Jessica Taylor wrote a whole other post rebutting Scott Alexander's take on events (she seemed more friendly to Michael Vassar than he was by 2021) https://www.lesswrong.com/posts/pQGFeKvjydztpgnsY/occupational-infohazards Fortunately, we can just say that both mainstream LessWrong and the splinter movements sound unsafe and avoid them both.

[–] CinnasVerses@awful.systems 4 points 1 day ago* (last edited 1 day ago)

I don't know much about Michael Vassar's career after MetaMed went bankrupt in 2015. It sounds like he remained close to CFAR after it pivoted from rationality training to AI doom, but I don't know much about them after 2016 either. I don't know a long profile of him like the RationalWiki articles and podcasts on other leading figures.

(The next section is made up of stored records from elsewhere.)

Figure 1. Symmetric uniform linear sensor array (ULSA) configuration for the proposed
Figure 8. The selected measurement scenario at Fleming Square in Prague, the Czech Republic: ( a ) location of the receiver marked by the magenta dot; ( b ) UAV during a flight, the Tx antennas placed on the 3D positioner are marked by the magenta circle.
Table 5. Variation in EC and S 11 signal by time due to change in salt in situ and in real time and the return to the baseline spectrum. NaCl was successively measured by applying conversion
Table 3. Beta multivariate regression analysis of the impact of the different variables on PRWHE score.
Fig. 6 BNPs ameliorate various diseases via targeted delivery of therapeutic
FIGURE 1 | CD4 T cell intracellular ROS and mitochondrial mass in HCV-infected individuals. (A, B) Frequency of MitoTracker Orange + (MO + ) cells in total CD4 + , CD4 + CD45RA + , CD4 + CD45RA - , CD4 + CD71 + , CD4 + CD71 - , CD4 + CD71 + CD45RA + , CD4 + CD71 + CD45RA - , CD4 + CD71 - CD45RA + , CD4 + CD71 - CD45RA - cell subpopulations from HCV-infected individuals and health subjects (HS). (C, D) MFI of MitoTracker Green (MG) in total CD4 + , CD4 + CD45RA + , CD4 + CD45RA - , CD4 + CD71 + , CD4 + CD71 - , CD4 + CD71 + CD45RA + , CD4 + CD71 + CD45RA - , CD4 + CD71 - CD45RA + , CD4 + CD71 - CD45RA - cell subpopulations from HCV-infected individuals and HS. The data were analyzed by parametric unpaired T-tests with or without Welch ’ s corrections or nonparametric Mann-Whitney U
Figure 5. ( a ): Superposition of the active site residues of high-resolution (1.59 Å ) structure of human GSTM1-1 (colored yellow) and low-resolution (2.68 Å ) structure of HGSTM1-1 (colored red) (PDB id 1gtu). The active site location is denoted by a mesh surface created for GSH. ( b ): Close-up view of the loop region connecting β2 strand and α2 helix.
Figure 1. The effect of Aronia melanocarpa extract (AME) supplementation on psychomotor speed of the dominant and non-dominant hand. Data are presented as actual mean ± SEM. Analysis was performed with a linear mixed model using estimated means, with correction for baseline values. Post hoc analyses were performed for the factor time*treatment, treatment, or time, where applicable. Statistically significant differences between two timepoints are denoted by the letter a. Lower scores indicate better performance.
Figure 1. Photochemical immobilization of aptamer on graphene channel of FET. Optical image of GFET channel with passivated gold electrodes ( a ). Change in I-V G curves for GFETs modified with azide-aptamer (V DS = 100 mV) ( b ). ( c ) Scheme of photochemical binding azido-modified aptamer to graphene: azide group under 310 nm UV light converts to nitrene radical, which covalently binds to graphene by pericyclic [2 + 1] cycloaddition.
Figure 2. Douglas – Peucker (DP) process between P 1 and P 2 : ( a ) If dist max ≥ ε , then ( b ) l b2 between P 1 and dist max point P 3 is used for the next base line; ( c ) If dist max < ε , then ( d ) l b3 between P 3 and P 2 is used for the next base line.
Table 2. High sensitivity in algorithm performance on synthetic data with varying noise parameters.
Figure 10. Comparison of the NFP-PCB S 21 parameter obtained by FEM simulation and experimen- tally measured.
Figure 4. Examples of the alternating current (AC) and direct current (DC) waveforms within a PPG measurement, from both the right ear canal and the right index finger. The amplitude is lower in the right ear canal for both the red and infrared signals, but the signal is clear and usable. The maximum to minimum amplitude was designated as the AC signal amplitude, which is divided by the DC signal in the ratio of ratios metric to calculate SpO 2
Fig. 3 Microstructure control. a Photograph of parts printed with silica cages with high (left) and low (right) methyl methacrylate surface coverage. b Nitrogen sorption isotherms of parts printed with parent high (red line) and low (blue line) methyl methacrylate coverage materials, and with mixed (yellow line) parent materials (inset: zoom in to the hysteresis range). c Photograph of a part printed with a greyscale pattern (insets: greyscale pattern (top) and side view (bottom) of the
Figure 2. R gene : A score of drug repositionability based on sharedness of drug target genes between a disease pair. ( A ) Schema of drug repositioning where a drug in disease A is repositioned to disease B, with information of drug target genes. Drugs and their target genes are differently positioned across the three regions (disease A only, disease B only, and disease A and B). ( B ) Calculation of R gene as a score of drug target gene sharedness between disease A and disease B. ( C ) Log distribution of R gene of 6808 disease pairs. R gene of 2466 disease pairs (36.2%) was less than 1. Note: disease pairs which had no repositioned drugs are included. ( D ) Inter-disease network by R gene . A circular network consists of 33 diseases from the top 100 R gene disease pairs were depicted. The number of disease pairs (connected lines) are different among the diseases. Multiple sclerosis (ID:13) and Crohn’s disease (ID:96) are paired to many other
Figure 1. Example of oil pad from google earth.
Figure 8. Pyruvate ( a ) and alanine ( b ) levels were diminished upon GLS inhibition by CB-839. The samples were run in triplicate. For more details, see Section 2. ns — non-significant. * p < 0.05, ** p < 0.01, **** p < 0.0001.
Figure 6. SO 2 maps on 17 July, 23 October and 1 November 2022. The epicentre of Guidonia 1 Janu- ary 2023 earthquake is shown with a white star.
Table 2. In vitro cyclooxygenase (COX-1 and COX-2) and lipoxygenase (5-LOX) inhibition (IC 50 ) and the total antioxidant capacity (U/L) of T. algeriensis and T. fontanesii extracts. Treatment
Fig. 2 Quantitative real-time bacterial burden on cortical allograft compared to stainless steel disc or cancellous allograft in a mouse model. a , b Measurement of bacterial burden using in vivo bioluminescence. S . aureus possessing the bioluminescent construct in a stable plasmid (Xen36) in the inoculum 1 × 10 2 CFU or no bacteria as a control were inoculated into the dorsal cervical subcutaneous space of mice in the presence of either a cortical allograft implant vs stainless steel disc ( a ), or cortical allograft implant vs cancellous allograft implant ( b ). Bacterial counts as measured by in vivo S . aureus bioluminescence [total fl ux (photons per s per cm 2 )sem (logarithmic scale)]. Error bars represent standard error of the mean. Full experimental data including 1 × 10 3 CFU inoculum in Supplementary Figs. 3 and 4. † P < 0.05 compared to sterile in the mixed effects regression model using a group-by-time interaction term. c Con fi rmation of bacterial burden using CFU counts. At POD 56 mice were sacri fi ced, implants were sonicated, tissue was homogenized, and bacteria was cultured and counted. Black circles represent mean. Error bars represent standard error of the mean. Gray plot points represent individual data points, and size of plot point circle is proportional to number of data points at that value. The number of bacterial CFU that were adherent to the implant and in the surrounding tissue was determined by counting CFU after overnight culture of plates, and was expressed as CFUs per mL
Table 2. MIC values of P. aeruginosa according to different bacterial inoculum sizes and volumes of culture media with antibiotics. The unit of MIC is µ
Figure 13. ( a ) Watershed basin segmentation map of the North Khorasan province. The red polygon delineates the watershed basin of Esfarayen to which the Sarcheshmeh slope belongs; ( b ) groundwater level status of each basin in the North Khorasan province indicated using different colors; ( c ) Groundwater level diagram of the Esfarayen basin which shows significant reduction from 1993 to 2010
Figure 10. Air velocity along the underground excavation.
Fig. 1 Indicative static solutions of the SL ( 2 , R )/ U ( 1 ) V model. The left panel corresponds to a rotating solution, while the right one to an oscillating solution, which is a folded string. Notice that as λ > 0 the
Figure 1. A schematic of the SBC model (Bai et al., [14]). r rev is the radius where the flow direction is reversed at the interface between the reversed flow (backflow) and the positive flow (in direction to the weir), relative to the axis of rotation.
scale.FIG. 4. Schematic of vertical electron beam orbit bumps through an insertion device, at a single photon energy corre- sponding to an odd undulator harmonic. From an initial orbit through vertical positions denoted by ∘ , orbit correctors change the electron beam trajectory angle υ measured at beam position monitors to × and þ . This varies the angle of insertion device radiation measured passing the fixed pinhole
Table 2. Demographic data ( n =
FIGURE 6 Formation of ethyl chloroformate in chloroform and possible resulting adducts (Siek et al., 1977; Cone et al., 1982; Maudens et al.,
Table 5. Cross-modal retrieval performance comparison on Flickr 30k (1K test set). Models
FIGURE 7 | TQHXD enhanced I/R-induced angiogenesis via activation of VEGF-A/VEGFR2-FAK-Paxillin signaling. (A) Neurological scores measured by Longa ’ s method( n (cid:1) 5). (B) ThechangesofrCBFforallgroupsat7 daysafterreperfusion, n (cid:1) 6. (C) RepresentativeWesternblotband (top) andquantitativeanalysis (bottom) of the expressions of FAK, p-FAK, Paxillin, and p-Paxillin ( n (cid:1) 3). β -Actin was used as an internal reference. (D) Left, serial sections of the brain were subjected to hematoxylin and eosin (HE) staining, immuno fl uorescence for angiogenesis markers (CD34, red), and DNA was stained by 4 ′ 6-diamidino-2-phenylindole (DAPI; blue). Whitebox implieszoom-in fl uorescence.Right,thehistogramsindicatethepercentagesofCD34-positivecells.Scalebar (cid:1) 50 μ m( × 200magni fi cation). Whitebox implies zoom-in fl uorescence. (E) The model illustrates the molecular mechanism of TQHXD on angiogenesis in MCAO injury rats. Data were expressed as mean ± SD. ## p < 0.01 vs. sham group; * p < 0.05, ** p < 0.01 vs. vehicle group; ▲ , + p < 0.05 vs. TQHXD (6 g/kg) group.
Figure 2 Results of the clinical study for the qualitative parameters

A characteristic of rationalist groups is that leaders refuse to state clear norms around everyday human frailties like substance use, hiring friends and lovers, and dating people you have power over. The Leverage staffer defended her boss by saying that they had no policy around senior staff dating employees, Yudkowsky is really uncomfortable telling other leading rationalists not to encourage their fans to use psychedelics.

Substance use, intense sexual play, tangled relationship chains, narcissists with reality distortion fields, and mental illness make it hard to establish facts.

Some of the woo-curious LessWrongers get grouped under postrationalism.